▶ _ASSIGNMENT A_: In the records, copy the part that opens with the line containing "What is the sum of all Zmax values?" and closes with the line containing "Receptor average expression", both lines included, without the pictures.

▶ _DOCUMENT SECTION_:
++++++
It is possible to run the simulation in different time configurations, from single hours to whole years. ESRI, the developer of ArcGIS, has already developed two tools for the estimation of solar radiation on three-dimensional elements. Points Solar Radiation works on point clouds using the same inputs as Area Solar Radiation. The difference lies in the possibility of having as output not only a raster dataset—on which 3D facades are hidden—with solar radiation values but a cloud of 3D points enriched with solar energy information. Calculate Solar Radiation is a configuration of ArcGIS Pro that can be used by local governments to calculate solar energy on 3D city models; however, there is no documentation available. Two studies mention they used ArcGIS without specifying the tool. However, from the inputs they use, it can be assumed that both Hippenstiel et al. [44] and Nakazato et al. [63] used the three-dimensional configuration. Therefore, in total, thirteen studies used Area Solar Radiation, four used Calculate Solar Radiation, and two used Points Solar Radiation. Moreover, three studies can be added to this group, because they used ArcGIS in combination with other tools. Fijałkowska et al. [37] targeted a 3D extension of Area Solar Radiation output by casting shadows through the Sun Shadow Volume tool. The authors created a script through the ArcPy library by which they automatized the process, merging different data sources in a single output. Machete et al. [61] compared Area Solar Radiation with ECOTECT—a three-dimensional algorithm integrated in the Revit product family—concluding by highlighting the easier calibration of the latter, which reads Energy Plus Weather files to apply local weather conditions to the elaboration. Finally, as already mentioned in Section 3.1, one study [28] aimed at developing a 3D extension—alternative to Calculate Solar Radiation—for ArcGIS, named PV Analyst.
++++++
▶ _INFORMATION GIVEN_:

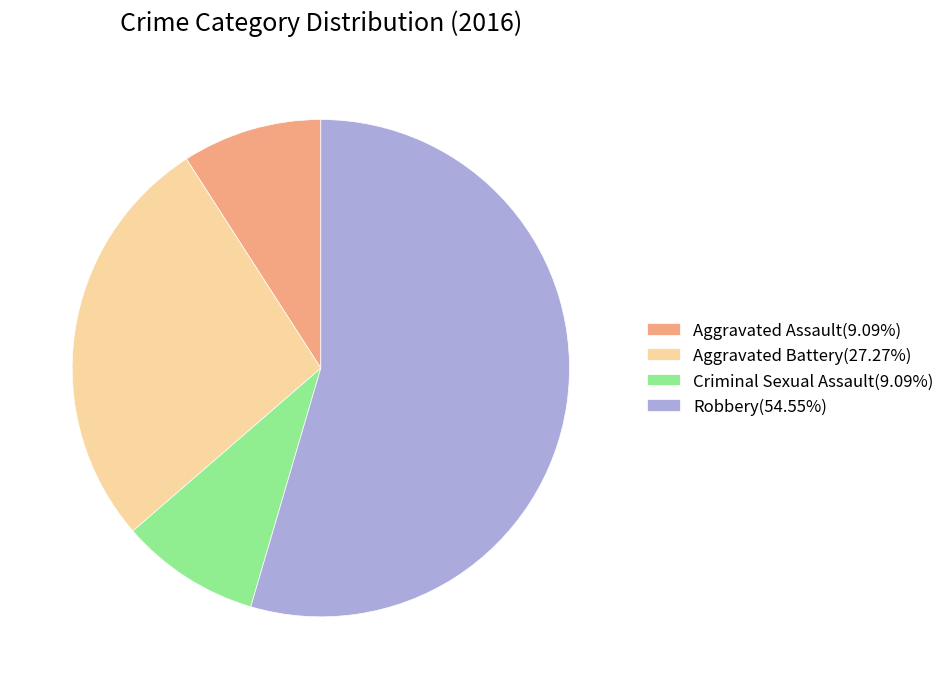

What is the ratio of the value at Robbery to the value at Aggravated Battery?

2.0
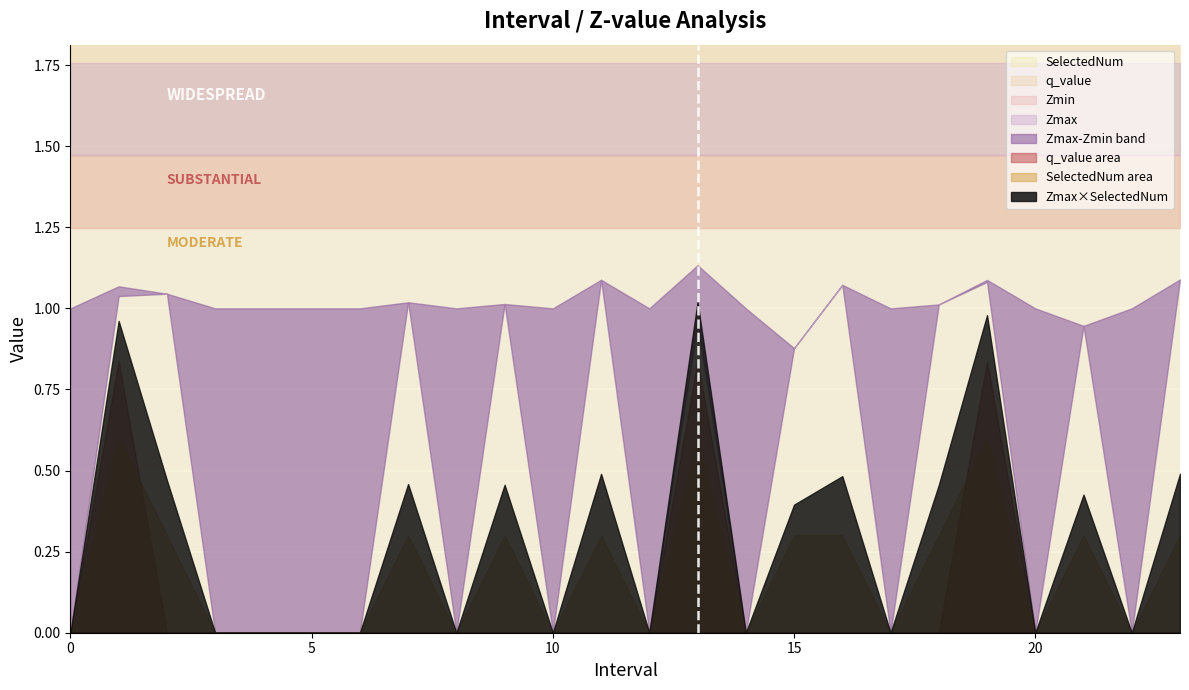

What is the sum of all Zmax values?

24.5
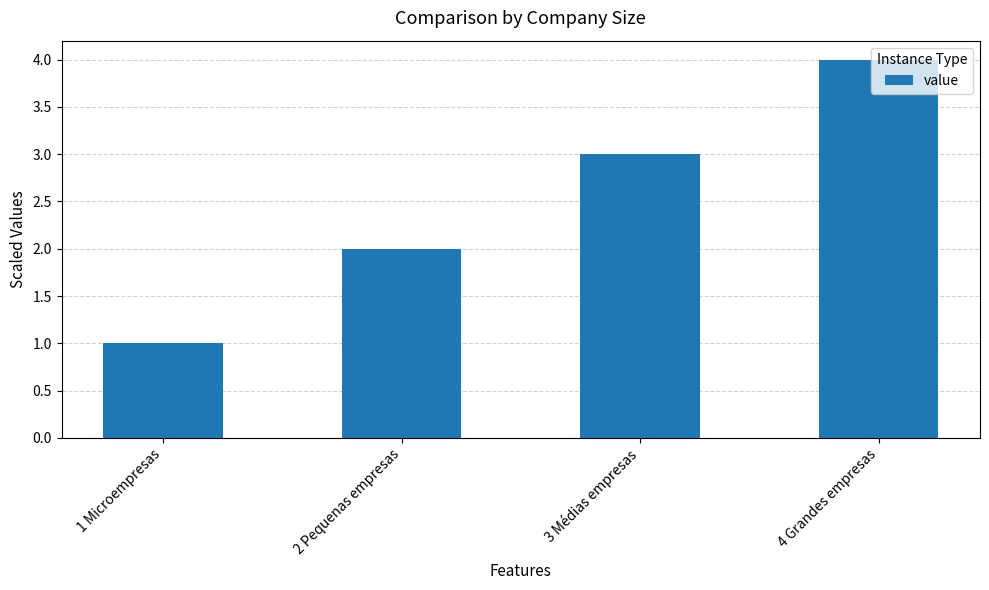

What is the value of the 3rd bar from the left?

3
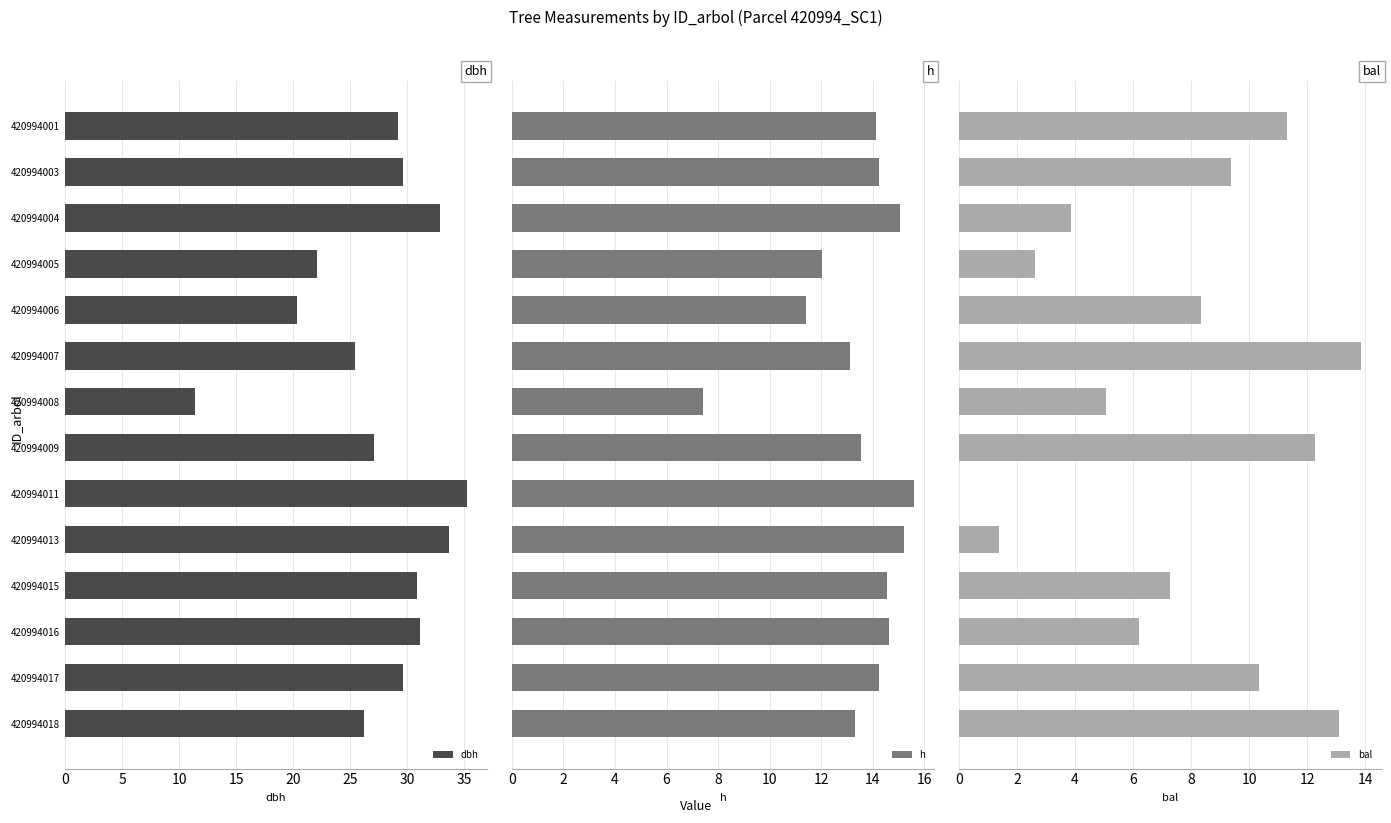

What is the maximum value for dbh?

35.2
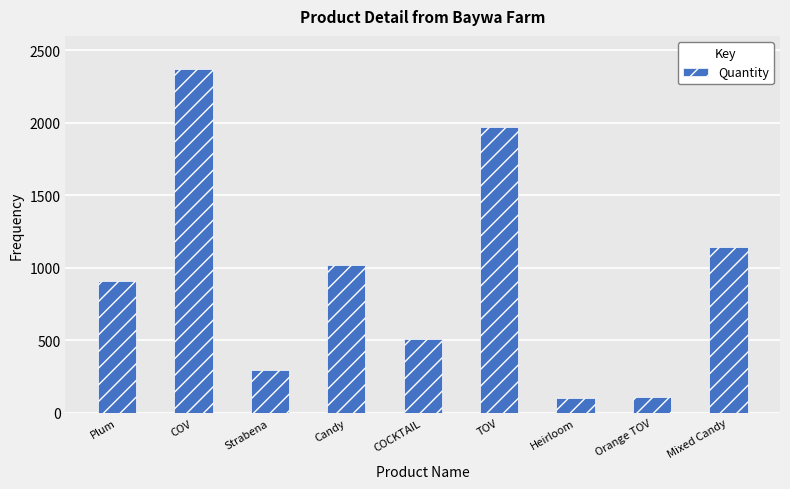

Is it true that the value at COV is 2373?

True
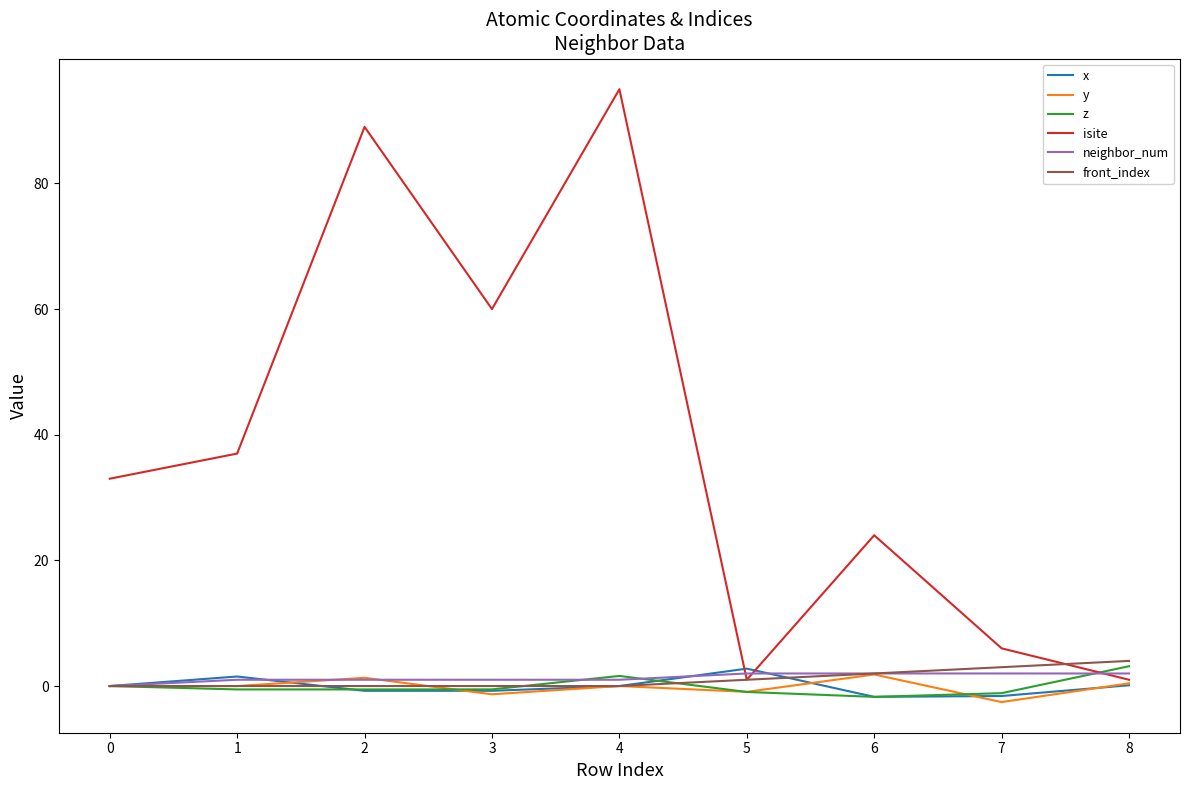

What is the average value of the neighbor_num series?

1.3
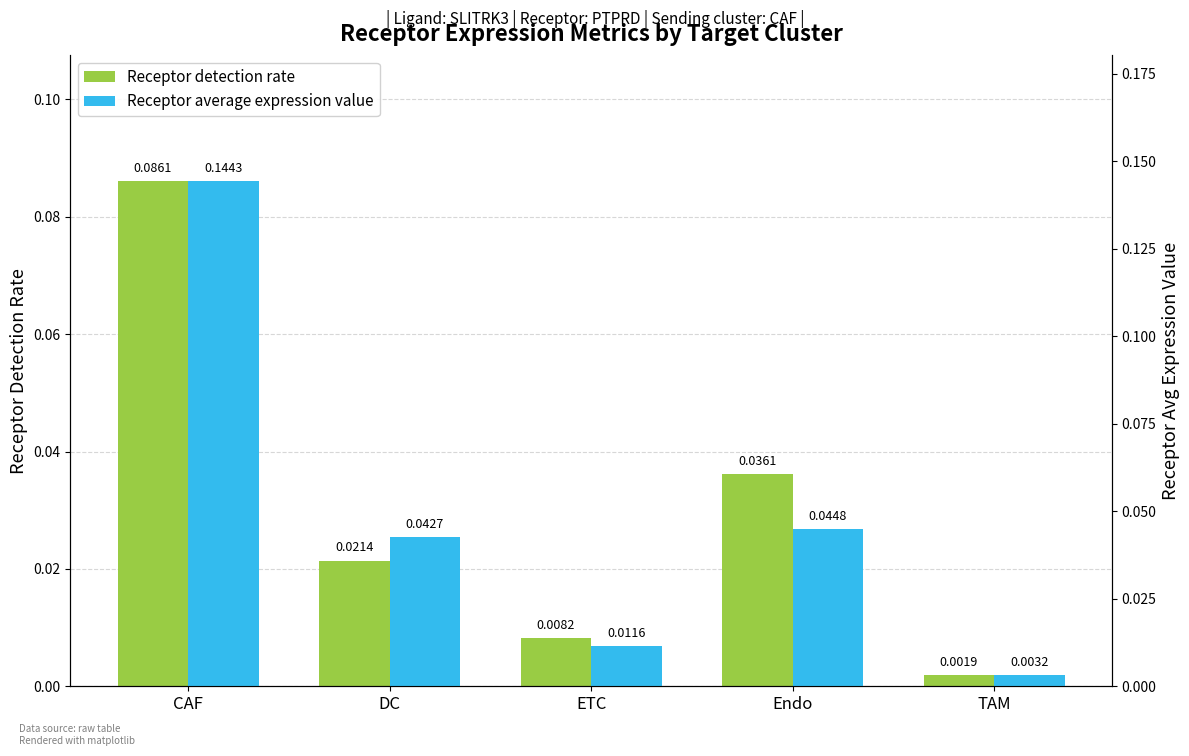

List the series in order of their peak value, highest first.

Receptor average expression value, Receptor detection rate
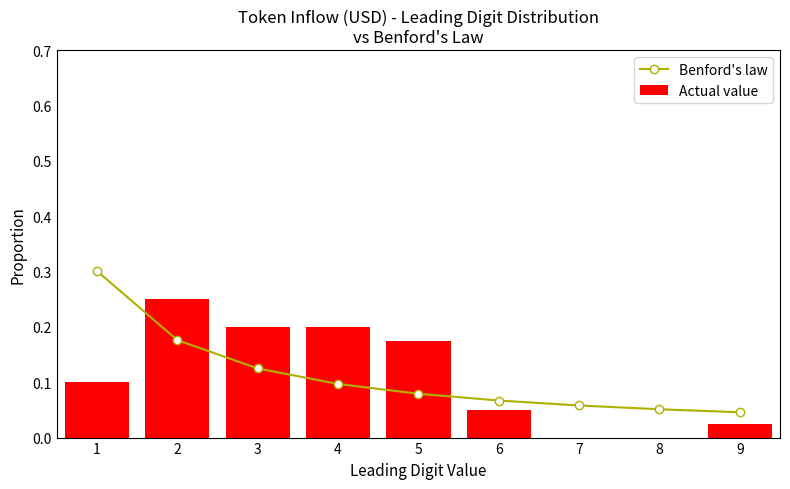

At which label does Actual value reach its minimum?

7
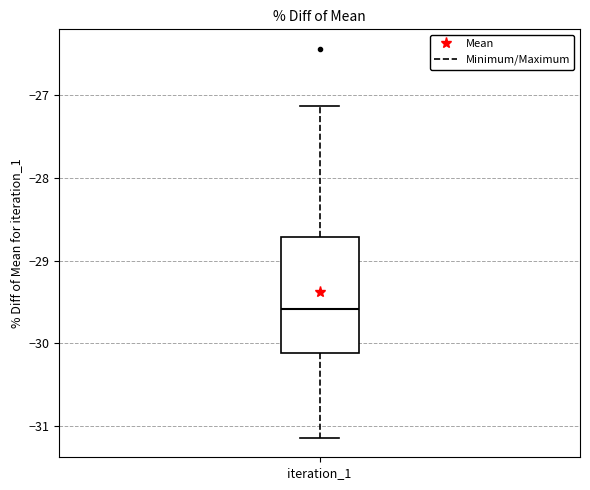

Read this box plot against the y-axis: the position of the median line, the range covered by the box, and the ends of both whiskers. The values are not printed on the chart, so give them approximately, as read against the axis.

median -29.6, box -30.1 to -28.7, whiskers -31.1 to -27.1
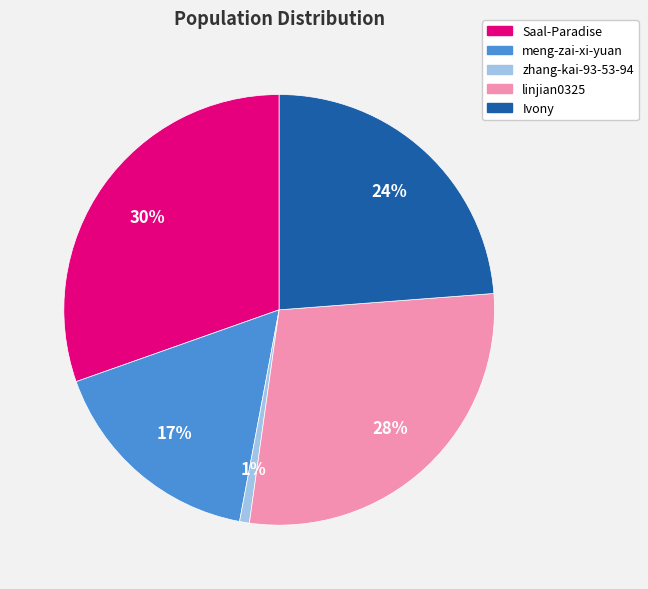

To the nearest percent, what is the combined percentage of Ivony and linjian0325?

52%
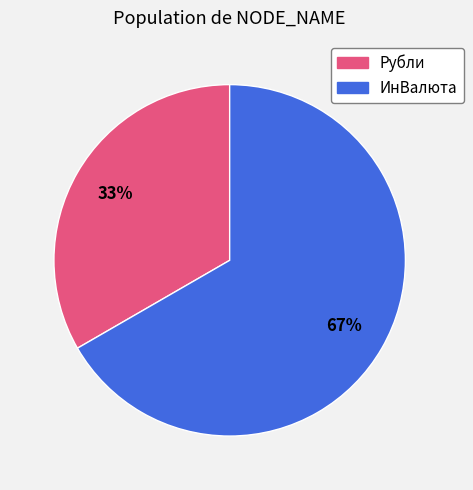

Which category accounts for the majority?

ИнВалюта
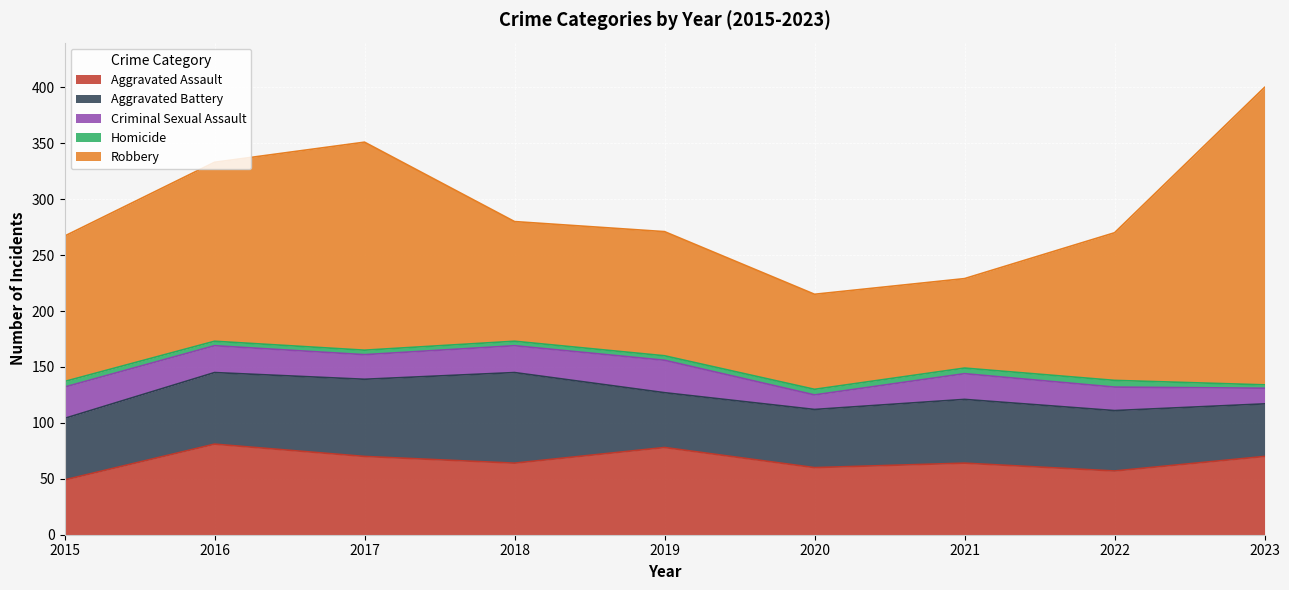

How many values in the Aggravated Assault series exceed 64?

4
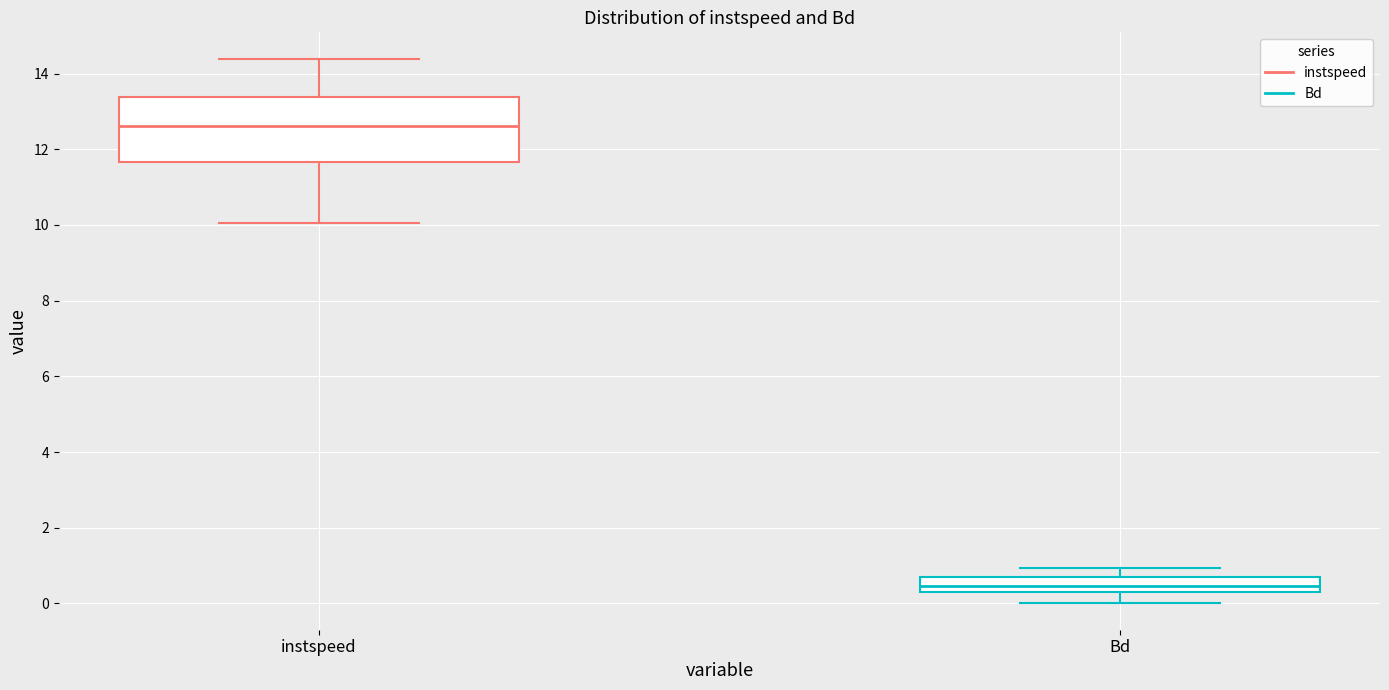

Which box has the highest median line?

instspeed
++++++
▶ _ASSIGNMENT B_:
In the passage on solar radiation tools:
(i) How many studies used Area Solar Radiation?
(ii) Which tool did Fijałkowska et al. use to cast shadows?
(iii) What is the name of the 3D extension that study [28] aimed at developing?

▶ _RESULT A_:
What is the sum of all Zmax values?

24.5

What is the value of the 3rd bar from the left?

3

What is the maximum value for dbh?

35.2

Is it true that the value at COV is 2373?

True

What is the average value of the neighbor_num series?

1.3

List the series in order of their peak value, highest first.

Receptor average expression value, Receptor detection rate

▶ _RESULT B_:
(i) Thirteen
(ii) The Sun Shadow Volume tool
(iii) PV Analyst